There is no way that a 47 year old leak could be that hot. Somebody needs to go back to journalism school.
Demonaut
(8,918 posts)3. a full 89 sieverts???? mebbe millisieverts, misquote
johnd83
(593 posts)5. I agree that sounds really high
From an article on nuclear radiation exposure:
The March 2011 accident at Fukushima Daiichi nuclear power plant in Japan released more radioactivity than Three Mile Island, but much less than Chernobyl, probably about 770 PBq, and the effects are still being assessed. Certainly the main radiation exposure was to workers on site. In the first month 22 workers had received doses over 100 mSv, and none had reached 250 mSv - the limit set for emergency workers there. There were around 250 workers on site each day. INES rating 7.

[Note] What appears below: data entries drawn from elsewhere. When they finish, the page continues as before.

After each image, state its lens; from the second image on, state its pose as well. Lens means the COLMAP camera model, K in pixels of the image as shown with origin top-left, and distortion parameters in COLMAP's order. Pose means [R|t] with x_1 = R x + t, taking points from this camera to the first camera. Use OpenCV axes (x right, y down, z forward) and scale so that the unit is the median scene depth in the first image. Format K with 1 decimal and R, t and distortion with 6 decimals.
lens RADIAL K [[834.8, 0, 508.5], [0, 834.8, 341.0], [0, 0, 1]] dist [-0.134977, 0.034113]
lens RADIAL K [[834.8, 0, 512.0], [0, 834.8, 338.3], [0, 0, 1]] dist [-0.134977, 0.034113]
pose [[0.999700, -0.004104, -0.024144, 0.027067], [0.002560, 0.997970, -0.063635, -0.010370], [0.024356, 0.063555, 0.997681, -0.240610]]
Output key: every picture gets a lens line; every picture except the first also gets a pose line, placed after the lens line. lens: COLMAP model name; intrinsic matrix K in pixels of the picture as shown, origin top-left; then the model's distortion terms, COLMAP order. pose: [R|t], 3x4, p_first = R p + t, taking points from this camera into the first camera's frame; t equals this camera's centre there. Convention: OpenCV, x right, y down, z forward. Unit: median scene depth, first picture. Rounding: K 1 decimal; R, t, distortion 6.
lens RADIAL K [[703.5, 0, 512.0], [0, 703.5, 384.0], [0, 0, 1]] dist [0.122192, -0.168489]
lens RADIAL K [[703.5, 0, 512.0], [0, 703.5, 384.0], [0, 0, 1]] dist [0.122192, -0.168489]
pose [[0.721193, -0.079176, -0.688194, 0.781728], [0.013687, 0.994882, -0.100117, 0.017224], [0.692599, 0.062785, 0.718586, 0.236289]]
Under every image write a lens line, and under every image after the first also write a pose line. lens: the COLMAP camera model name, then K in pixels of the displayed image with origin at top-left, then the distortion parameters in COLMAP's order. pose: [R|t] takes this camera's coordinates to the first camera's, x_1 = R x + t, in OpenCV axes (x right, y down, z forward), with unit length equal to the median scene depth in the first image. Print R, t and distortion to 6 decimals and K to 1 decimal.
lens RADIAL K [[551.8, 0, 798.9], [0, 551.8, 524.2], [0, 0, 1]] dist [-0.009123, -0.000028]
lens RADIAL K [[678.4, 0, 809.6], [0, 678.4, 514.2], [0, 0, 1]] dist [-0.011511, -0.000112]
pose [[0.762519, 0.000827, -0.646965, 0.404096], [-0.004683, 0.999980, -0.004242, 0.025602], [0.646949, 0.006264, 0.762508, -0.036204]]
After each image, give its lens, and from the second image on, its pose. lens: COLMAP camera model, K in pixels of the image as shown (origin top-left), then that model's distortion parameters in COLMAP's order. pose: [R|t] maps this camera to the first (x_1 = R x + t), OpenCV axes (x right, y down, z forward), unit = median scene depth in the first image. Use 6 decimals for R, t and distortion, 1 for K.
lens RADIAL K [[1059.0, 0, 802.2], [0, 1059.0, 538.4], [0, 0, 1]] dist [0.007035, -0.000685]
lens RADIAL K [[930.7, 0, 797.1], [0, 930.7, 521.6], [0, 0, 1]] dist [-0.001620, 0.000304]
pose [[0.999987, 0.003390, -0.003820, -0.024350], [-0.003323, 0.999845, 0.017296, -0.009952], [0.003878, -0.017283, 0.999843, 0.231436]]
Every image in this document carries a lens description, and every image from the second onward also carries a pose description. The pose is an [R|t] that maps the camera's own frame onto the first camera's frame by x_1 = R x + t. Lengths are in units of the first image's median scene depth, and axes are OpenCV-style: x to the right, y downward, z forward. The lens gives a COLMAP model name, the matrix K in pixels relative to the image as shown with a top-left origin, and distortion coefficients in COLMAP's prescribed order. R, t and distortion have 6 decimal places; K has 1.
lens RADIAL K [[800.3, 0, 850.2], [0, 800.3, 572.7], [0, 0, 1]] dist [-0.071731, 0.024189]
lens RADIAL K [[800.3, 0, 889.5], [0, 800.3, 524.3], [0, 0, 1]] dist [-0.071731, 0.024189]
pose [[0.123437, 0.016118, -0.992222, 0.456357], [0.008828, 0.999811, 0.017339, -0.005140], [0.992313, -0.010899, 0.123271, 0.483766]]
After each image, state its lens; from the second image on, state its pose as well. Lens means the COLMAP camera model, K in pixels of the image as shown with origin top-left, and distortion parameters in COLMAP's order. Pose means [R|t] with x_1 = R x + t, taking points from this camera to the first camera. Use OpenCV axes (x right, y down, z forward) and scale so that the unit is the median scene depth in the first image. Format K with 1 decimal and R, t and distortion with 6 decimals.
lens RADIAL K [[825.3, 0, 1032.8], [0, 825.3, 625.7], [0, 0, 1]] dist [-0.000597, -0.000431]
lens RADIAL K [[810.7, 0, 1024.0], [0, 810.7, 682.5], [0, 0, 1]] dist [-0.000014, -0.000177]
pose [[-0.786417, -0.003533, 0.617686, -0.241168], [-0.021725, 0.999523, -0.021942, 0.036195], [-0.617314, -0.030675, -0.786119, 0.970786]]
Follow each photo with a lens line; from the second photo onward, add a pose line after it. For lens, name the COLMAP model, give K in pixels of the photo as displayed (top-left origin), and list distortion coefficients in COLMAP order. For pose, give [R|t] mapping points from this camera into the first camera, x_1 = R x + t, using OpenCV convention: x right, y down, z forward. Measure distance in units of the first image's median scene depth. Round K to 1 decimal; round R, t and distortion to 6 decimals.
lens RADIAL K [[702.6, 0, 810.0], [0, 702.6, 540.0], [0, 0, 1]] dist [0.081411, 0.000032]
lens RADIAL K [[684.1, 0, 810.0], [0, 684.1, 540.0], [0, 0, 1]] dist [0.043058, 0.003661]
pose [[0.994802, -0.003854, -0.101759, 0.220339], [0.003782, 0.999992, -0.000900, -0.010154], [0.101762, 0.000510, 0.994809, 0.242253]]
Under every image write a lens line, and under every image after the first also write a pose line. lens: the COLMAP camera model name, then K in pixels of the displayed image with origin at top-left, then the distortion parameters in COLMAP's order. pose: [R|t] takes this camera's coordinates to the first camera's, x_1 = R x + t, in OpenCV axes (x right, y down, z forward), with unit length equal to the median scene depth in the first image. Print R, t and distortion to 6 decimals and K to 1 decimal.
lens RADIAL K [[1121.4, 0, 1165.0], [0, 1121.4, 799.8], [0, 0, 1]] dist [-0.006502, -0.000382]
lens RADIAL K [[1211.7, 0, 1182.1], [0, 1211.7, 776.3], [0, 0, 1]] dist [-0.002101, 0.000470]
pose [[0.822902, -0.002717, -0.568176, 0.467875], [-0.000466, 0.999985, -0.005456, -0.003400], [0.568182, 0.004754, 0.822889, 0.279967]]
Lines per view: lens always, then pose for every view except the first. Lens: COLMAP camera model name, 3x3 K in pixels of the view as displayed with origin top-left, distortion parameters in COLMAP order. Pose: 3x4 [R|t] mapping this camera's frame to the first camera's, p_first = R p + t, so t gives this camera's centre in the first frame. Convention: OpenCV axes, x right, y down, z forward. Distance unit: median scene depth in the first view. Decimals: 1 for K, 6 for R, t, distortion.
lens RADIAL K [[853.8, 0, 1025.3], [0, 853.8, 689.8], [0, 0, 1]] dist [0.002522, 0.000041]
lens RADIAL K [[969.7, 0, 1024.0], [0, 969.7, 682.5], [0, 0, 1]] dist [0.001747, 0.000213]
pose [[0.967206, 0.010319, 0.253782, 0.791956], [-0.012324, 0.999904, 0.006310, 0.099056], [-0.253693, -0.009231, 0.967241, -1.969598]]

So the workers in the completely destroyed nuclear reactor were exposed to 250 mSv over the course of a few days. 89 S/hr is an insane number. Based on an (unconfirmed) estimate that is about half the exposure of being 100 m from an atomic bomb explosion.
http://www.world-nuclear.org/info/inf05.html
gratuitous
(82,849 posts)4. It's an even bet in Portland
Will we get snuffed by an earthquake first, or will the radiation migrating from Hanford depopulate the Rose City? At least we had jobs!